Thursday, 27 March 2014 22:28

Disabled Math Teacher Found Body Shop to Make Wheelchair-Accessible Golf Carts

In January 2000, Cory Trenkamp was in a car accident in which his neck was broken. After months of recovery, rehabilitation, and confinement to a wheelchair, he entered college at Wright State University, where he earned his bachelor’s degree in math. He now teaches math online through the West Central Ohio Learning Academy, according to Anne Coburn-Griffis, writing in the Putnam Centinel.

“My parents take my siblings and nephews for rides around our farm. Last summer, my three-year-old nephew wanted me to ride with them,” said Trenkamp. “Since my wheelchair wouldn’t fit on it, I looked into some options.”

Trenkamp located a body shop in Columbus, OH, that makes wheelchair-accessible golf carts but the cost for such a vehicle was high. “My dad asked a buddy of his if he knew anyone that could convert ours. He said he’d like to try.”

That friend was Mark Ricker, the owner of Mark’s Auto Body just west of Ottoville, OH, on U.S. 224. He and a crew that consisted of Vernon Etzler and Tony Butler worked on the cart renovation in his rural shop over the recent cold winter months. On March 14, 2014, Trenkamp and his father Carl joined them all there for a final fitting. With the press of a button, Ricker lowered the passenger-side door into a ramp. Trenkamp drove his wheelchair up the ramp and locked the chair in place, just as he does in his van, for a perfect fit. Under windy but blue skies, Trenkamp and Ricker took the finished cart out for its inaugural spin. According to Ricker, Etzler was the brains behind much of the cart retrofit.

“We cut it in two and put steel in to lengthen it out,” said Etzler. “There’s a lot to doing it, stretching everything out—throttle cables, brake lines, putting another seat in.”
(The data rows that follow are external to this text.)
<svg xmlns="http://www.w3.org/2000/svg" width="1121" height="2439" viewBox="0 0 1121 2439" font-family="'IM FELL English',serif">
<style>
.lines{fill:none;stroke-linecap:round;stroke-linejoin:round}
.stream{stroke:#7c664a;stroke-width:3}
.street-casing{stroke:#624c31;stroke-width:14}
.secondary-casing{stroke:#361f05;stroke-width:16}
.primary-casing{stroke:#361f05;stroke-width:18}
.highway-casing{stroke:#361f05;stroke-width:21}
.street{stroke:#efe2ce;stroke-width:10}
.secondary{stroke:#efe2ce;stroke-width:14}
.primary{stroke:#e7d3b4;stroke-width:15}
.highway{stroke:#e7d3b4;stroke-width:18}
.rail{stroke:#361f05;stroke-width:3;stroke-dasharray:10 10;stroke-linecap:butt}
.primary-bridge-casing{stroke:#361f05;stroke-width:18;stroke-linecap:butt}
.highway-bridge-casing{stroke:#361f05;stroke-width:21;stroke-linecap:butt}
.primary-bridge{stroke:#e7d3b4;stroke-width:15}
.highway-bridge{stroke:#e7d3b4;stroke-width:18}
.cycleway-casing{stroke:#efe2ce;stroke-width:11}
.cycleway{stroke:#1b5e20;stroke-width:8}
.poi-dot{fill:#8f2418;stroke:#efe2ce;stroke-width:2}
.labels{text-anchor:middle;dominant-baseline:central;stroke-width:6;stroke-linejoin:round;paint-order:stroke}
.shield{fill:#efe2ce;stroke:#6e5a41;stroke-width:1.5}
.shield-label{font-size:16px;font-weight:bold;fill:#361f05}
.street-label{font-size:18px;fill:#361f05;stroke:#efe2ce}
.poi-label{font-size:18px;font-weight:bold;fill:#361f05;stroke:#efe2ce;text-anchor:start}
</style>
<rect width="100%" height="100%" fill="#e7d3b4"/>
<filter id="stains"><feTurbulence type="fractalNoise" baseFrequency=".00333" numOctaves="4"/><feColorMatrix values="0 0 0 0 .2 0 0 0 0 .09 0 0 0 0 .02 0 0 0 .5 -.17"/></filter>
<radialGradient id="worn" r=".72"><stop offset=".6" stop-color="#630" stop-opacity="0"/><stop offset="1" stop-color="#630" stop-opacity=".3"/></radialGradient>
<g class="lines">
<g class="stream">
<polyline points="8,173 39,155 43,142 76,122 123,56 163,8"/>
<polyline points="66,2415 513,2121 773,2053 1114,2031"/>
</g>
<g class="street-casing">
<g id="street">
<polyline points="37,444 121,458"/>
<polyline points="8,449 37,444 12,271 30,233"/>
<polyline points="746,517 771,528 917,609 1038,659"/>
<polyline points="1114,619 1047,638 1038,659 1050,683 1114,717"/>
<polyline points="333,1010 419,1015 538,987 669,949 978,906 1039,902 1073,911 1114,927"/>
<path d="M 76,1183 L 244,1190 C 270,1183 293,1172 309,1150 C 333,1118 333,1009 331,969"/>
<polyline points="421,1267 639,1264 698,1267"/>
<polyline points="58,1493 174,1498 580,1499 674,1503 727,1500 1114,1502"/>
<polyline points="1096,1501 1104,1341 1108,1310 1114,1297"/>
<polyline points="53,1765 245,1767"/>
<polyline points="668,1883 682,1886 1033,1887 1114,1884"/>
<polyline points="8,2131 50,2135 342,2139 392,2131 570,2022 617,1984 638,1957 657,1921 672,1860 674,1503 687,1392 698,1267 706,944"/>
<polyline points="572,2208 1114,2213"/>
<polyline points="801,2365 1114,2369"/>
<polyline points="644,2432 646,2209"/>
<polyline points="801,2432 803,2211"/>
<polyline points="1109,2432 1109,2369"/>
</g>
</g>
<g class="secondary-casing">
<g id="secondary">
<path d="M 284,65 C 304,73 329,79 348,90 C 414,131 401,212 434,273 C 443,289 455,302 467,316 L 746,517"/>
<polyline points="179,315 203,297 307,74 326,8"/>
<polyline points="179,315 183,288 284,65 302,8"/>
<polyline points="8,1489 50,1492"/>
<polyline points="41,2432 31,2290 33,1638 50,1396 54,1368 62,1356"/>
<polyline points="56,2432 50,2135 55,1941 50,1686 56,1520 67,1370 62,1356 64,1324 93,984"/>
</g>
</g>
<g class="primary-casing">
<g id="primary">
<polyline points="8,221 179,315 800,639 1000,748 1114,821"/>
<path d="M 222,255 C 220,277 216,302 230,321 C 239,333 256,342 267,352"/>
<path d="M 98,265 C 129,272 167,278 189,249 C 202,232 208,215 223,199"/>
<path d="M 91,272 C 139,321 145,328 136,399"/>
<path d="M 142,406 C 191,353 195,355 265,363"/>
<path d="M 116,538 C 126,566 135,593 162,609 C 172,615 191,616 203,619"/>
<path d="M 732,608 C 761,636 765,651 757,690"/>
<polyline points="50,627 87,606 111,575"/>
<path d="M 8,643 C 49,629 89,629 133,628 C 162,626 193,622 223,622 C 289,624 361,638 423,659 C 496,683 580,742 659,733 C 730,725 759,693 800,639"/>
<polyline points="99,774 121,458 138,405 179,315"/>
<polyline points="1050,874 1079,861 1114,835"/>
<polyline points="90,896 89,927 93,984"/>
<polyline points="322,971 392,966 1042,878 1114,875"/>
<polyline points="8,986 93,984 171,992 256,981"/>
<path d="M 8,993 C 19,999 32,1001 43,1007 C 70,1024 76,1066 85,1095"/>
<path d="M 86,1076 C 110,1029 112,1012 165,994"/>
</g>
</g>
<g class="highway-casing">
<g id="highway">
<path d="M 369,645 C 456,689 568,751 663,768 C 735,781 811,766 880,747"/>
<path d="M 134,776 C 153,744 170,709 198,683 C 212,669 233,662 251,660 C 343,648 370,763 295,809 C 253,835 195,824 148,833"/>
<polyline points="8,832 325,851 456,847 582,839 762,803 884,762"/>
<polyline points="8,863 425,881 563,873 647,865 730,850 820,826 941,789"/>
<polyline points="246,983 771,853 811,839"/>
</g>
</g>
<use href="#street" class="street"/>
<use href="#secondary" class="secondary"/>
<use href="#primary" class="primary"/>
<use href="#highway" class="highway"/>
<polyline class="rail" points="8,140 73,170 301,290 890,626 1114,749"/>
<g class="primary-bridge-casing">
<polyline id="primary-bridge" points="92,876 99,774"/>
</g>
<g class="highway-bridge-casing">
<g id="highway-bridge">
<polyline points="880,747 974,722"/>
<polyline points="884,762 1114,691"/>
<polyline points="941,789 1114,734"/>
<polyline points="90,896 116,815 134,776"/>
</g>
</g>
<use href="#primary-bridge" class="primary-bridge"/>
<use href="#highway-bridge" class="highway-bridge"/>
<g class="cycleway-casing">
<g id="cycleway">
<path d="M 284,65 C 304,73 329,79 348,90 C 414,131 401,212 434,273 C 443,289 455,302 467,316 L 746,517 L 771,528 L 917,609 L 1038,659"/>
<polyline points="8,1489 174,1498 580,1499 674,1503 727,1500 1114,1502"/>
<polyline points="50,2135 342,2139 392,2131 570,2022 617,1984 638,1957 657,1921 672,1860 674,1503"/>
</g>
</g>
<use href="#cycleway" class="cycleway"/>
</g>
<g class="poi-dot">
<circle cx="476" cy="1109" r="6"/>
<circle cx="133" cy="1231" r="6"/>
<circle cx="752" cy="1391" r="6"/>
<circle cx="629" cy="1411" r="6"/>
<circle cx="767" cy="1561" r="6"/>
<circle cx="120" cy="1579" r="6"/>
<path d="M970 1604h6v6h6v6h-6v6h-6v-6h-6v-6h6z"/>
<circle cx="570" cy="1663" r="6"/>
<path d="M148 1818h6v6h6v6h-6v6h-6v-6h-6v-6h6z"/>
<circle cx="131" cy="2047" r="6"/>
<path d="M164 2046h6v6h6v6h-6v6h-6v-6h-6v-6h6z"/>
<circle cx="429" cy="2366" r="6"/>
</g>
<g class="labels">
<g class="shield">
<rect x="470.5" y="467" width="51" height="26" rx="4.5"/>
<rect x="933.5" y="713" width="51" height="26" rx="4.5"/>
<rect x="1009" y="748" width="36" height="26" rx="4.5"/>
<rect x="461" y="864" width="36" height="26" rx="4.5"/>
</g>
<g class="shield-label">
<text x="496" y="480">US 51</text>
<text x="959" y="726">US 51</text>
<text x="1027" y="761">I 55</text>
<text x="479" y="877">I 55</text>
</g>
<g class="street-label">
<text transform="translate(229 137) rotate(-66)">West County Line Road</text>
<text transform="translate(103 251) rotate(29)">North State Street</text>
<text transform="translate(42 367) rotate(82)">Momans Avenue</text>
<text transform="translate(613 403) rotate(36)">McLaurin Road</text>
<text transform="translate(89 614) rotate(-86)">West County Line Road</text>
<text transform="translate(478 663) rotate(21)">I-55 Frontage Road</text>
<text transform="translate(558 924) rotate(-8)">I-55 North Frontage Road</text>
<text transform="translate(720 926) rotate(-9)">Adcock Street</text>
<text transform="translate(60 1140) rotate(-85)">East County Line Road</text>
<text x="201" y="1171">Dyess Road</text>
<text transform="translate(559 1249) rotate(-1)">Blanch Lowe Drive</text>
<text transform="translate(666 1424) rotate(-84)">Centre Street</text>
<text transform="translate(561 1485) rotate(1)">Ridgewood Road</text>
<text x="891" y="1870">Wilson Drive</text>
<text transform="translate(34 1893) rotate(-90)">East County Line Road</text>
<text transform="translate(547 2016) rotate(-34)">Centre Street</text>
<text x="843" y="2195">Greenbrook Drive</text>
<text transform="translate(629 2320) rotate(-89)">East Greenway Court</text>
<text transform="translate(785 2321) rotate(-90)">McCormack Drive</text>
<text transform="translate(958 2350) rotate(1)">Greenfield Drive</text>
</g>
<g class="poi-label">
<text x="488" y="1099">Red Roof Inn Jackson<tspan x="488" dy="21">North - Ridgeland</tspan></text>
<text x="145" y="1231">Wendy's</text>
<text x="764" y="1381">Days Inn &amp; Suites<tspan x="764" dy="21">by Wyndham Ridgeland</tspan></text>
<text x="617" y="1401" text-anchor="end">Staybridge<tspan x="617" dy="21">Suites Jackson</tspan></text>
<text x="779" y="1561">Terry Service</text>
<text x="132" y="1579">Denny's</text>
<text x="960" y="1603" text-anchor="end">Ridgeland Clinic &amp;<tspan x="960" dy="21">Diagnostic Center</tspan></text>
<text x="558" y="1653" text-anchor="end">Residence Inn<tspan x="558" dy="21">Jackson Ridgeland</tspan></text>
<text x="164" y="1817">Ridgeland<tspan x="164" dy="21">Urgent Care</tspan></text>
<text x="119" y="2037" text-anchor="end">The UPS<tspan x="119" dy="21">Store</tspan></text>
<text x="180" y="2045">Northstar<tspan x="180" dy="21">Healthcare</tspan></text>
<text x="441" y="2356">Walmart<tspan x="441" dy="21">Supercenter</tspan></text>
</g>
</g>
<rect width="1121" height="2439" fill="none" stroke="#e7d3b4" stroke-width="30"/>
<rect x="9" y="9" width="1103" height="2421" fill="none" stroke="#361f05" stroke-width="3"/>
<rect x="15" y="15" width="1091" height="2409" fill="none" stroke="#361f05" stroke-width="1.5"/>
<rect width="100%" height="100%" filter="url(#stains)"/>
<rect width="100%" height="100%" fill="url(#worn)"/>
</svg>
When asked how long it took to complete the project, Etzler belly-laughed. Ricker smiled and explained. “It took a month and a half, but the first one always takes longer.”

Trenkamp himself located the mechanism that locks his wheelchair safely into the floor of the cart. Ricker explained that the original front seat is now located near the back of the cart. It sits just behind the area where Trenkamp can now drive in and park his wheelchair. A new seat was installed in front. A new steel roof had to be made and installed as well.

“Just for Cory,” said Ricker. “Just for his safety.”

Cincinnati Reds decals personalize the red vehicle, which is street-legal with tail lights, turn signal, and a distinctive horn. The cart will run up to 30 mph. It seats seven.

“We can load up with the grand-kids and go to Jennings Park,” said Trenkamp’s dad.

Now his son Cory can join them, although he has other destinations in mind. “We don’t have sidewalks near our house, which there should be. Now I can get up to town if I want to. Take it to the game; maybe use it as a bull pen car. You get tired of riding around in minivans.”

Ricker suggested mounting a drop-down television in the ceiling of the golf cart. “Maybe next year,” grinned Trenkamp.